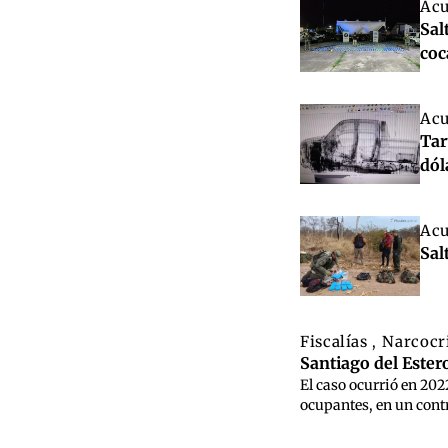
Acu
Sal
coc
Acu
Tar
dól
Acu
Sal
Fiscalías
Narcocr
,
Santiago del Estero
El caso ocurrió en 202
ocupantes, en un contr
————————
▸ **Exercise requirements**:
Exactly as written above, print every record, and keep the pictures out.

▸ **Exercise solution**:
Acu
Sal
coc
Acu
Tar
dól
Acu
Sal
Fiscalías
Narcocr
,
Santiago del Estero
El caso ocurrió en 202
ocupantes, en un contr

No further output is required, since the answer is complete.